Software - DD4WH/Teensy-Bat-Detector GitHub Wiki
How to setup the software
- Install Arduino
- Install Teensyduino beta3 / also installs USB driver for the Teensy 3.6
- copy library uSDFS into Arduino folder
- open Arduino software
- open .ino-file containing the Bat Detector script
- Tools --> Board: Teensy 3.6 USB type: Serial CPU speed: 180MHz Programmer: AVR ISP
- upload
- Bat Detector starts scanning!
How does the software work?
The MIC delivers the audio to the MIC input of the audio shield. The codec SGTL5000 digitizes the audio with a user-settable sample rate and gives the samples through the I2S lines to the Teensy 3.6 microprocessor. The software running on the Teensy 3.6 uses several software libraries, including the audio library by Paul Stoffregen. The latter implements multiple predefined audio objects that can be used and set by the user. This is a semi-graphical representation of the audio chain flow inside the software (the names of the objects correspond to those on the software):
The audio samples enter the microprocessor via the i2s_in object. Each audio block consists of 128 16-bit samples. The audio passes mix1, which is not a mixer in the strict sense, but simply switches the audio coming from either the MIC itself or the player, which can play audio from files on the SD card.
The core elements of the heterodyne function are sine1, a local oscillator which produces the user-defined sine frequency in order to detect a bat calling at that frequency, and the multiplier mult1, which multiplies the incoming frequencies in the audio with the local oscillator. The desired result is the difference frequency between the MIC input and the local oscillator sine1. (Of course, if the local oscillator frequency is low and in the audible range, you will also hear the local oscillator frequency itself AND the sum frequency of the incoming audio and the local oscillator frequency).

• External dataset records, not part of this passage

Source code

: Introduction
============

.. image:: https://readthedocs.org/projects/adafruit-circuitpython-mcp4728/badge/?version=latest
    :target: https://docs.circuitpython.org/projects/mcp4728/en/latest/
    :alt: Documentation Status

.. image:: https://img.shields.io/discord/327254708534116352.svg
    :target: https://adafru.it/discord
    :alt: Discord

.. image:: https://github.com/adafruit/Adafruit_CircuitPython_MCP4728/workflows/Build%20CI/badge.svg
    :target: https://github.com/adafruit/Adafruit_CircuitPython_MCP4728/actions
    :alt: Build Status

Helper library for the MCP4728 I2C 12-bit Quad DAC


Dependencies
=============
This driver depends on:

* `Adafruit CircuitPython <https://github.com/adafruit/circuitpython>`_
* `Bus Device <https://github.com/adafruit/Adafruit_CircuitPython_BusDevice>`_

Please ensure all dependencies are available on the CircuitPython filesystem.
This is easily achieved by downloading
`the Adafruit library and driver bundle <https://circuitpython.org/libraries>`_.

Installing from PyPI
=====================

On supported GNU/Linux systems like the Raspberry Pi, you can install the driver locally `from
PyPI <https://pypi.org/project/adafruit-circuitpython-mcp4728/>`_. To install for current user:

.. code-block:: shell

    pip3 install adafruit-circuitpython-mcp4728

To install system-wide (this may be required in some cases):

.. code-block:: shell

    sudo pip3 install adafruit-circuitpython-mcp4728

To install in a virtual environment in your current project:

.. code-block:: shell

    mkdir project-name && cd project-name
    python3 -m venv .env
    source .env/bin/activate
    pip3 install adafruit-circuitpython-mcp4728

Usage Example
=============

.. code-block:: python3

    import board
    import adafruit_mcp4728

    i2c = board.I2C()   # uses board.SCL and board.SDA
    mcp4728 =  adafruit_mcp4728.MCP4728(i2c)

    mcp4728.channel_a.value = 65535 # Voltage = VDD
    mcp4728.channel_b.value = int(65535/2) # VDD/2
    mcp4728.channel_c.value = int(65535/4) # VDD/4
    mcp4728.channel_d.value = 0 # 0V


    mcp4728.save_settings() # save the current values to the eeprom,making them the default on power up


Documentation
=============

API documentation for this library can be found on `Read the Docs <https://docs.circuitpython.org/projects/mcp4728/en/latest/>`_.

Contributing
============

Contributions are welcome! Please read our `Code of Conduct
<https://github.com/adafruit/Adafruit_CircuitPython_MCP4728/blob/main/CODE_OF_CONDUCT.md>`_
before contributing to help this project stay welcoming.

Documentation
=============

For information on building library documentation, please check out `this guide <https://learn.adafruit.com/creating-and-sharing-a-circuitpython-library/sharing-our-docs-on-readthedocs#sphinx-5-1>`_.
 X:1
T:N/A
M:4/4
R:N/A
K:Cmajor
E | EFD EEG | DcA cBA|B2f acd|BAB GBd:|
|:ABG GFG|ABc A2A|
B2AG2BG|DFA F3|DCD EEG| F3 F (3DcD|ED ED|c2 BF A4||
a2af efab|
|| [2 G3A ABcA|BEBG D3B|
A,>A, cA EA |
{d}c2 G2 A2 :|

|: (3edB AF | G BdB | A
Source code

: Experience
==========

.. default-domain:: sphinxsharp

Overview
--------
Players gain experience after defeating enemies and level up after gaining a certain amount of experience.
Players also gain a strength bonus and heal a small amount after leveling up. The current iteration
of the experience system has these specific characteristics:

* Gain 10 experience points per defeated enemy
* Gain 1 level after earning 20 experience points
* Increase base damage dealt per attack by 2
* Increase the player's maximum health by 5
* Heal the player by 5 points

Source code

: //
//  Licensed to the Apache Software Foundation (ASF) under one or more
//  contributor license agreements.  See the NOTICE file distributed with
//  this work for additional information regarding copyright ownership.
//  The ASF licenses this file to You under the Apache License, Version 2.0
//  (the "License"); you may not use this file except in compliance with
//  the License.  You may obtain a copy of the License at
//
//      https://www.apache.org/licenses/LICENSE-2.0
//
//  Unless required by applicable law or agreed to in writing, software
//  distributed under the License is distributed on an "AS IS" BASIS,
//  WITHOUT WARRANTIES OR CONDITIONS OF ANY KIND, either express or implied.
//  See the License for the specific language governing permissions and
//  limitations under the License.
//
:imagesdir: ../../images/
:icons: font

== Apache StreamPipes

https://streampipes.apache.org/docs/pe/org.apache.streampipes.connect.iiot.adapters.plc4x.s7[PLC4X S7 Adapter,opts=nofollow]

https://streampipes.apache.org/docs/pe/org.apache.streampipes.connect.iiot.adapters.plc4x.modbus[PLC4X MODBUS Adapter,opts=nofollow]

The object myFFT is a Fast Fourier Transform (FFT) which transforms the audio from the time domain into the frequency domain. That enables us to display a frequency spectrum of the ultrasound audio coming from the microphone. The spectrum display and the waterfall spectrogram display are both based on this FFT object. Currently it is implemented as a 256-point FFT on 16-bit integer values.
The recorder object is responsible for delivering the audio samples for recording. The audio library takes care of queueing the audio, i.e. it delivers the samples in the right frequency and puts them into a queue. In the software, when in REC mode, a block of 128 audio samples is taken from the queue, copied into a buffer variable, the queue is emptied and the next block is taken from the queue until the buffer is filled. When that is finished, the audio samples from this large buffer are written to the SD card as a RAW audio file. At the moment, the library uSDFS is used for this purpose.